For most of the world, the story of Captain America is an inspiring underdog dream memorialized in museums. He’s the literal face of public service announcements in schools. But for Isaiah Bradley, Captain America is a nightmare, a reminder of a hell where Isaiah suffers alone. “You think I wouldn’t be dead in a day if you brought me out?” challenges Isaiah, when Sam suggests going public. For Isaiah, no justice can be achieved because justice simply does not exist. Or, as Isaiah tells Sam, “Them stars and stripes don’t mean nothing good to me.”

But Sam exists. Throughout The Falcon and the Winter Soldier, Sam felt unworthy of being Captain America, hence his willing surrender of the shield. That the government crowned John Walker (Wyatt Russell) as a new Captain America — an individual Steve Rogers never knew, and selected based on Walker’s physical abilities, military record, and let’s face it, his looks — isn’t merely betrayal to Sam and Steve’s wishes. It’s typical. Despite the wishes of both Sam and Steve himself, America chose a Captain America in an effort to maintain America’s supremacy. (Hey, there’s that word again.)
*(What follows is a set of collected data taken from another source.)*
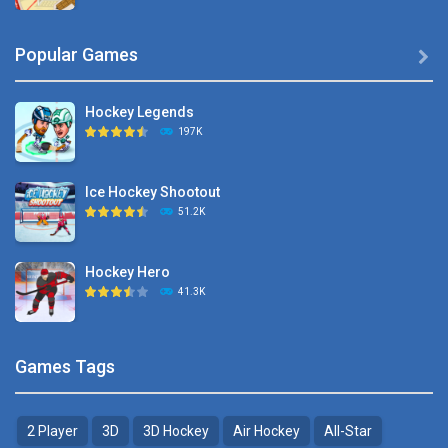
Hyper Hockey
Popular Games

8.36K
Hockey Legends
Pocket Hockey
197K
16.2K
Ice Hockey Shootout
Puppet Hockey Battle
51.2K
38.1K
Hockey Hero
Hockey Challenge 3D
41.3K
22.7K
Sports Heads Ice ..
Glow Hockey HD
Games Tags
39.4K
20K
2 Player
3D
3D Hockey
Air Hockey
All-Star
Puppet Hockey Battle
Hockey Hero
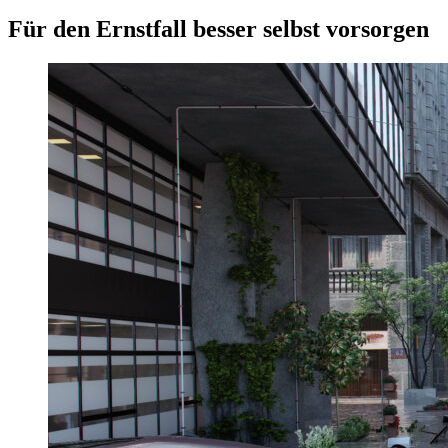
Für den Ernstfall besser selbst vorsorgen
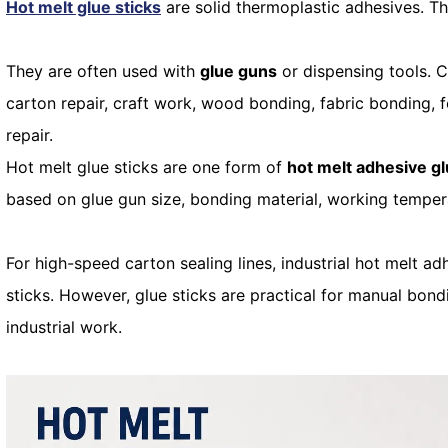
Hot melt glue sticks
are solid thermoplastic adhesives. T
They are often used with
glue guns
or dispensing tools. 
carton repair, craft work, wood bonding, fabric bonding, 
repair.
Hot melt glue sticks are one form of
hot melt adhesive g
based on glue gun size, bonding material, working tempera
For high-speed carton sealing lines, industrial hot melt 
sticks. However, glue sticks are practical for manual bondi
industrial work.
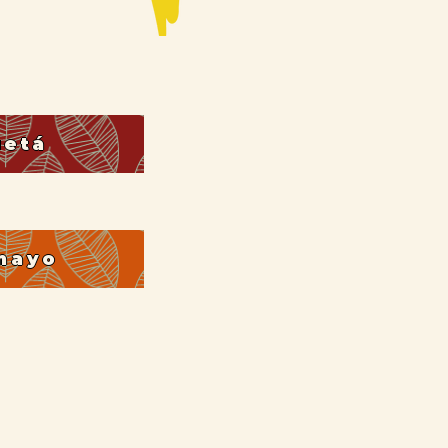
uetá
mayo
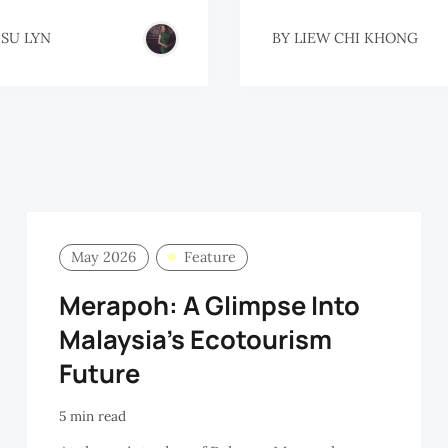
 SU LYN
BY
LIEW CHI KHONG
May 2026
Feature
Merapoh: A Glimpse Into
Malaysia's Ecotourism
Future
5 min read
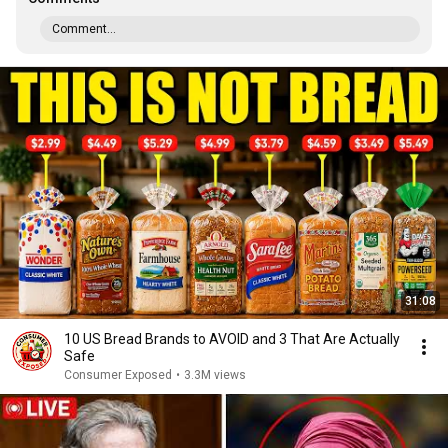
Comment...
31:08
10 US Bread Brands to AVOID and 3 That Are Actually
Safe
Consumer Exposed
•
3.3M views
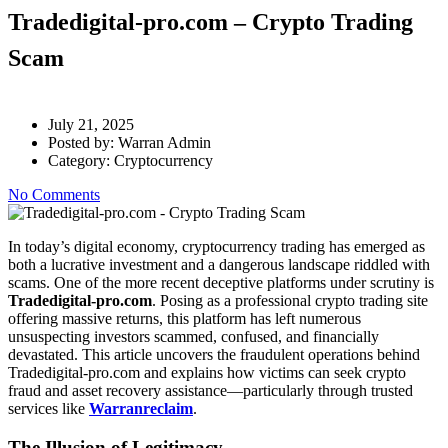
Tradedigital-pro.com – Crypto Trading
Scam
July 21, 2025
Posted by:
Warran Admin
Category:
Cryptocurrency
No Comments
In today’s digital economy, cryptocurrency trading has emerged as
both a lucrative investment and a dangerous landscape riddled with
scams. One of the more recent deceptive platforms under scrutiny is
Tradedigital-pro.com
. Posing as a professional crypto trading site
offering massive returns, this platform has left numerous
unsuspecting investors scammed, confused, and financially
devastated. This article uncovers the fraudulent operations behind
Tradedigital-pro.com and explains how victims can seek crypto
fraud and asset recovery assistance—particularly through trusted
services like
Warranreclaim
.
The Illusion of Legitimacy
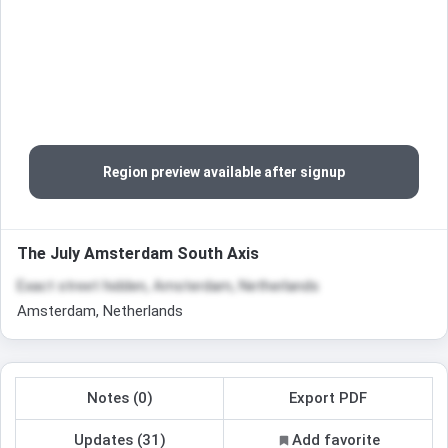
Region preview available after signup
The July Amsterdam South Axis
Exact street hidden, Amsterdam, Netherlands
Amsterdam, Netherlands
Notes (0)
Export PDF
Updates (31)
Add favorite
Sam Wilson can’t erase the racist history of Captain America. But he can make it not its only history.


But Sam wasn’t unworthy of being Captain America (Walker alone is proof that looks and abilities aren’t enough to be a superhero). If anything, Captain America isn’t worthy of Sam Wilson. While Captain America is indeed a powerful symbol, it’s also a lie that is built atop the unmarked graves of Black men just like Isaiah Bradley and Sam Wilson.

Finally, the lie has gone on long enough in the MCU. While Sam will become Captain America because it happened in the comics, it’s also happening because it’s right. Sam Wilson can’t erase the history of Captain America, nor can he give Isaiah back the 30 years that were stolen from him. Those chapters are written in blood ink. But as Sam Wilson will get to prove, the book is far from finished. The racist history of Captain America doesn’t have to be its only history.

When Steve gave Sam the shield, Sam felt the shield belonged to someone else. Steve said only two words that took all of The Falcon and the Winter Soldier for Sam to realize: “It isn’t.”

The Falcon and the Winter Soldier streams new episodes Fridays on Disney+.